More importantly, this part of the curve moves much less. The future expectations about uncertainty are relatively static, because it takes a major, major shift to adjust that. The discovery of something worse than dragons. So for the most part we have a little bit of very scary, and mostly placid waters.
If we look at volatility on the same horizon as we’re looking at investments, volatility pricing starts to mimic the adages of advisors - “declines of 10% happen every two years”, or “every generation sees their equity cut in half at least once.”
If the magnitude and duration of price uncertainty reveals itself to us through the volatility futures term structure, the implied volatility of volatility describes how fast we think things will change.
The volatility or movement of underlyings tends to fall into regimes. That can be high volatility that lasts for a long time. Think the markets of 2022 when there was a long series of larger moves, that resulted in a persistent bid on the VIX, but no significant spike. Qualitatively the markets knew they would be choppy, but there was never the panic of a great and immediate repricing.
The spot:vol correlation is well studied - when underlying prices are going down, volatility mostly tends to increase. But the implied volatility of volatility can help give us an indication of how much change in turbulence is expected.
Looking at either the implied volatility of VIX options or an index like VVIX, we get an estimate of how robust our predictions are expected to be. That can be low in tumultuous periods as underlying chop is expected to continue, and higher as the expectations of future volatility shift lower, actually creating vol of vol.
Pulling back out several layers, think again of the map. There lay dragons, because the fringe provided known and unknown uncertainties.
When we see the texture of near term obstacles or lack there of, the risk premium usually deflates.

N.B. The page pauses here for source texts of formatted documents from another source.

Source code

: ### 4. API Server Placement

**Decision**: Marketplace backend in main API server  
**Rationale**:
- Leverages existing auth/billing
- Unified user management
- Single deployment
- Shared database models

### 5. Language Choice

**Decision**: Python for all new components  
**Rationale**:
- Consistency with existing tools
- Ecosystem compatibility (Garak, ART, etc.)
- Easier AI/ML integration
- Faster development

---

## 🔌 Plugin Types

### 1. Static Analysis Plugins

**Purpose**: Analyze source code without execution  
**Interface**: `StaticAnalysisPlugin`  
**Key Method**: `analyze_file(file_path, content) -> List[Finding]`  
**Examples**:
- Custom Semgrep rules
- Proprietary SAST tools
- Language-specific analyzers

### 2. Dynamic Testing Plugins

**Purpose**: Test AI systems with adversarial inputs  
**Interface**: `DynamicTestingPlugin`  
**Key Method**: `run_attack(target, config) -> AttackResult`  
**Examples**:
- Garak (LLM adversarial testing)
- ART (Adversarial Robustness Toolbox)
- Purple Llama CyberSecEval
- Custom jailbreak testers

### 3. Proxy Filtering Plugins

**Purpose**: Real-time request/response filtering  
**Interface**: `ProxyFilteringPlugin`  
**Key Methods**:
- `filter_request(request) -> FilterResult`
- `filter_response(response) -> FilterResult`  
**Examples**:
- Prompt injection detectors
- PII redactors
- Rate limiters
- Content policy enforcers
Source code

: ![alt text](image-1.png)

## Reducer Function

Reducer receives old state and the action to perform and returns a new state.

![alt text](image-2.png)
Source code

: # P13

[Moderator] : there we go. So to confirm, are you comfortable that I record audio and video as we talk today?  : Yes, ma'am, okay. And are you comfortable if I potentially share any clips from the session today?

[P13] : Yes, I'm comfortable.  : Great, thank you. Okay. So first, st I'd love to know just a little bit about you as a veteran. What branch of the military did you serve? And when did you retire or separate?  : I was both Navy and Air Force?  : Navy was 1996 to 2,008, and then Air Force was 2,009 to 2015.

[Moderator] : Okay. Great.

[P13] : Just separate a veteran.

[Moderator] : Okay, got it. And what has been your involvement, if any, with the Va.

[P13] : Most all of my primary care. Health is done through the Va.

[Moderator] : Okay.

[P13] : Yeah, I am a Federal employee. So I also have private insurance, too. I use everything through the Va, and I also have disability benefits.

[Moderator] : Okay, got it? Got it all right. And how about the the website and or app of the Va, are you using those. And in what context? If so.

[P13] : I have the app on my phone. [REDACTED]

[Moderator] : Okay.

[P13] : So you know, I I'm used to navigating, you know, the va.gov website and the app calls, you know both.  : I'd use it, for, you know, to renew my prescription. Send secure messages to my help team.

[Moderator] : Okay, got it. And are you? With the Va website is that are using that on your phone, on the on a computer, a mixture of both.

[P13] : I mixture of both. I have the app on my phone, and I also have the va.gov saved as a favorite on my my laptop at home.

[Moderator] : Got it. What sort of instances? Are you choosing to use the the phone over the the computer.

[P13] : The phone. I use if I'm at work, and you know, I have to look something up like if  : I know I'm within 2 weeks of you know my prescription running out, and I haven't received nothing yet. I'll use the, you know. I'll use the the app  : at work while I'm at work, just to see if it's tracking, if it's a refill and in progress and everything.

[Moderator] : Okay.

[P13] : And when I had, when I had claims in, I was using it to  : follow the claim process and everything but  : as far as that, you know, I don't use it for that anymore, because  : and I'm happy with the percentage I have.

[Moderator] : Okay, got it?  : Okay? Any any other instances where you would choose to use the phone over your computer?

That’s true most of the time. Wandering off the edge of the charted land will soon start to look exactly like the terrain before it, and the immediate risk of dragons goes away. The shoe isn’t going to drop in this expiration.
If the long dated future is pricing an implied volatility of 19 or 20, it’s going to deflate to something lower than that most of the time. That’s been the case over the last 6 months. But embedded in that 19 prediction, is the idea of dragons, tariffs, or some other brouhaha at some point.
The edge of an investors map should include a caveat. There will be dragons, lions, and certainly bears. But don’t be fooled by the presence of the many lush green fields (or trap streets) before the inevitable surprise.